I am trying to parse log lines for log anomaly detection, but two log lines are too similar for the parser to keep them apart:
[Something] VM Started
[Something] VM Paused
it parses it to VM <*> grouping the event into the same cluster. I tried masking Started and Paused to force it to detect it but maybe haven't found the right masking option yet.
I am aware that in general the parser is doing a fine job at finding the variable content, but in this case I would like to keep it separated.
Last idea I have is to mask the entire line and replace it but I wonder whether a better way exists.
Those log sequences are pretty short and we would need to know your similarity threshold st configuration value . In the original paper the similarity is defined as follows.

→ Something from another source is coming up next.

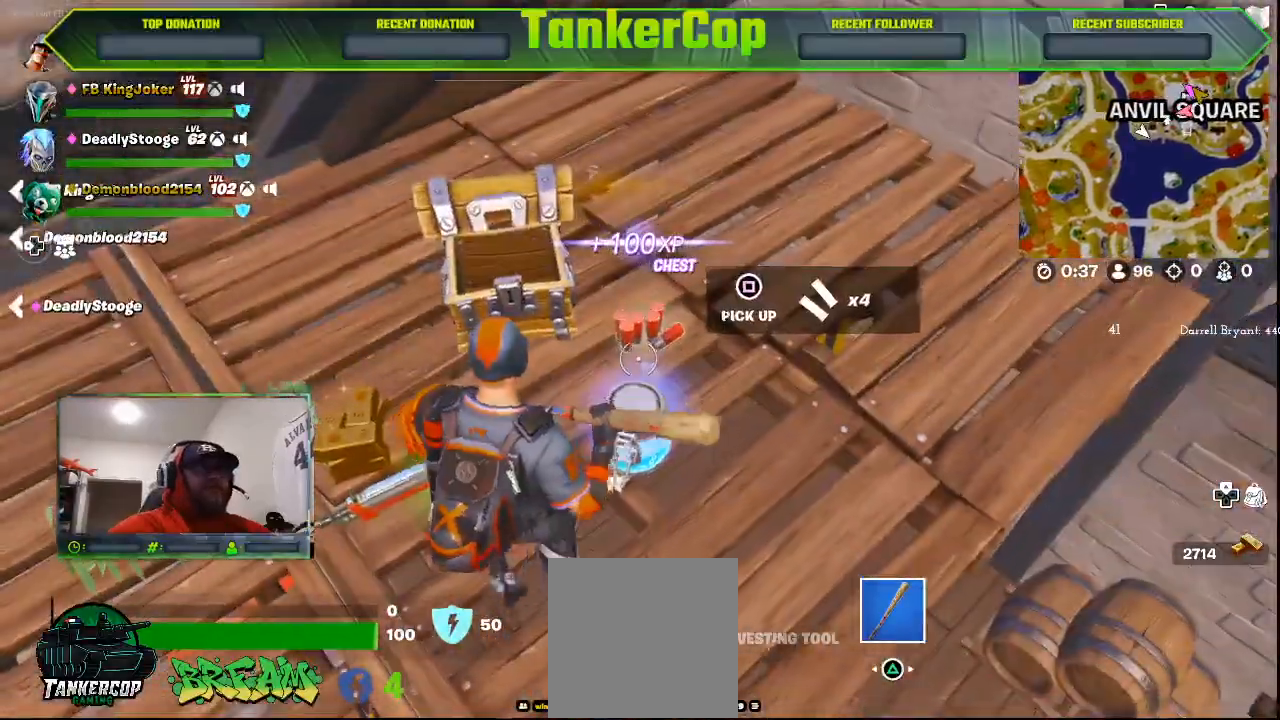
{"dt_ms": 500, "buttons": ["SQUARE"], "left_stick": "down-left", "right_stick": "center", "events": [[67, "SQUARE", "up"], [167, "SQUARE", "down"], [200, "SQUARE", "up"], [267, "left_stick", "down-left"], [300, "SQUARE", "down"], [367, "SQUARE", "up"], [467, "SQUARE", "down"]]}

It sums the number of tokens that the log lines share and divides it by the total token length. (I assume in your case that is 2, since [Something] does not appear to be part of your template and is likely removed prior to parsing
That similarity value ( in your case simSeq= 0.5) is compared to the similarity threshold st (default=0.4). If the similarity is greater than the similarity threshold then the log lines are considered equal.
Try tuning your st value to 0.6, although that might wreak havoc with longer sequences. One solution for that problem is to make the similarity threshold a dictionary that depends on sequence length. That way you can have lower values for longer sequences and larger values for shorter ones.